**DATASET SECTION**

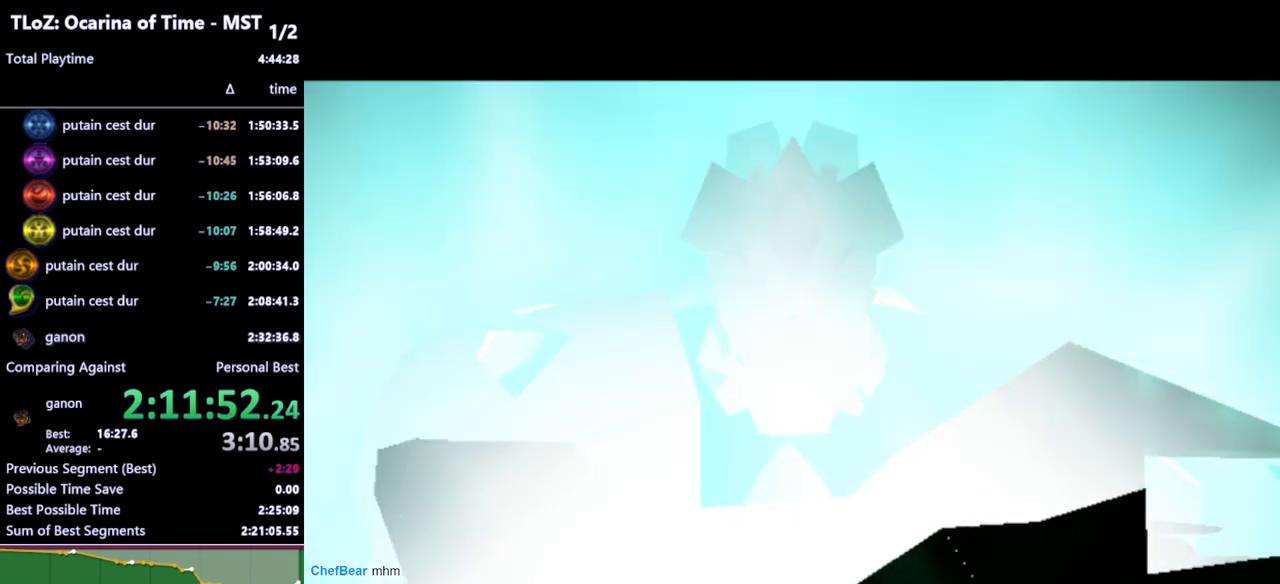
{"buttons": ["R1"], "left_stick": "center", "right_stick": "center", "events": []}
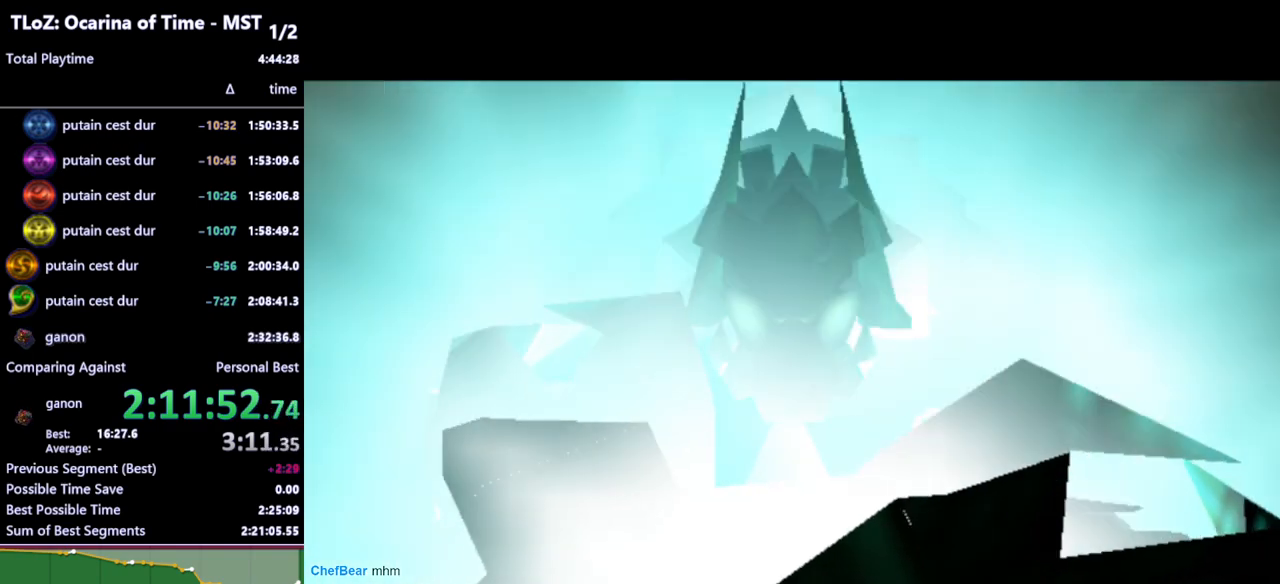
{"buttons": ["R1"], "left_stick": "center", "right_stick": "center", "events": []}
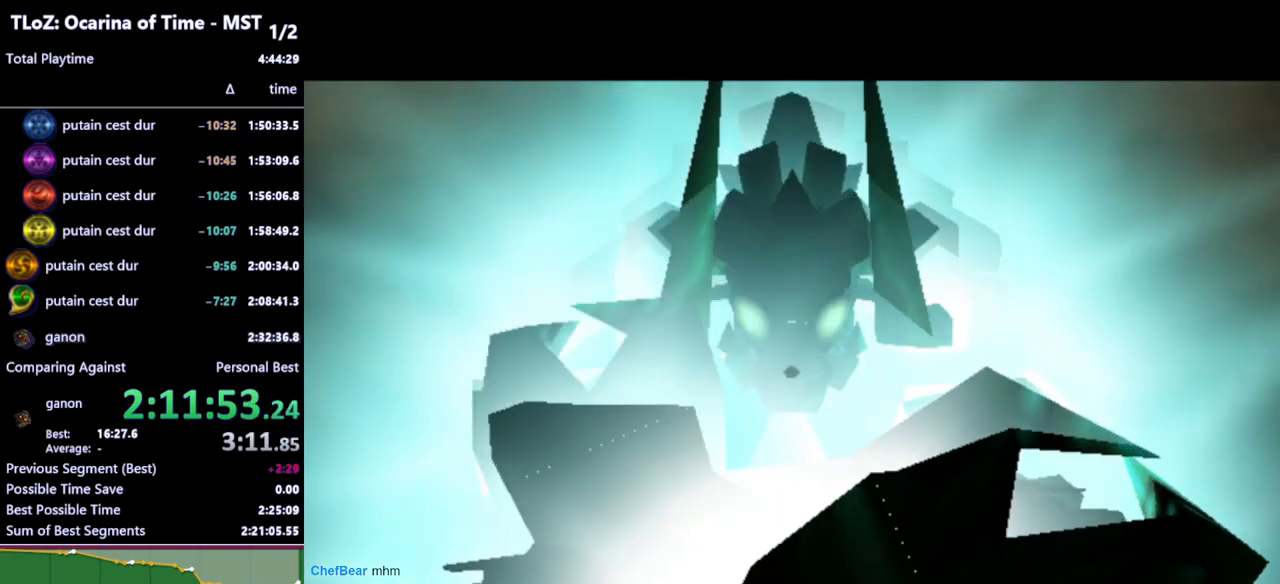
{"buttons": ["R1"], "left_stick": "center", "right_stick": "center", "events": []}
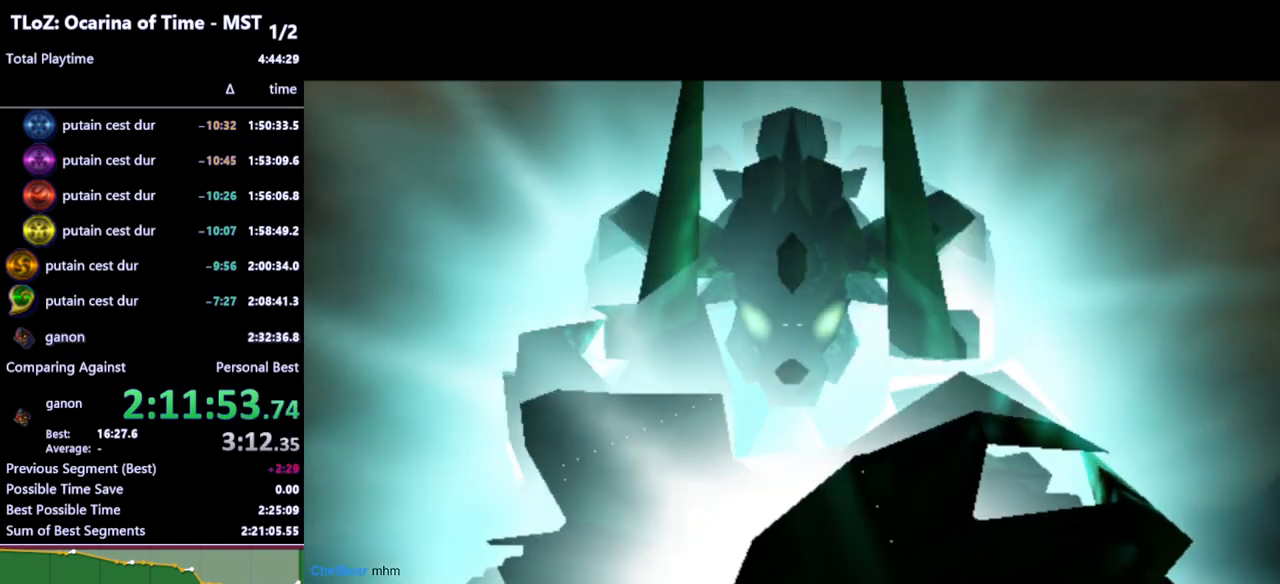
{"buttons": ["R1"], "left_stick": "center", "right_stick": "center", "events": []}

**DESCRIPTION OF THE TASK**
Restating the data word for word is the task, and pictures are to be omitted.

**YOUR SOLUTION**
{"buttons": ["R1"], "left_stick": "center", "right_stick": "center", "events": []}
{"buttons": ["R1"], "left_stick": "center", "right_stick": "center", "events": []}
{"buttons": ["R1"], "left_stick": "center", "right_stick": "center", "events": []}
{"buttons": ["R1"], "left_stick": "center", "right_stick": "center", "events": []}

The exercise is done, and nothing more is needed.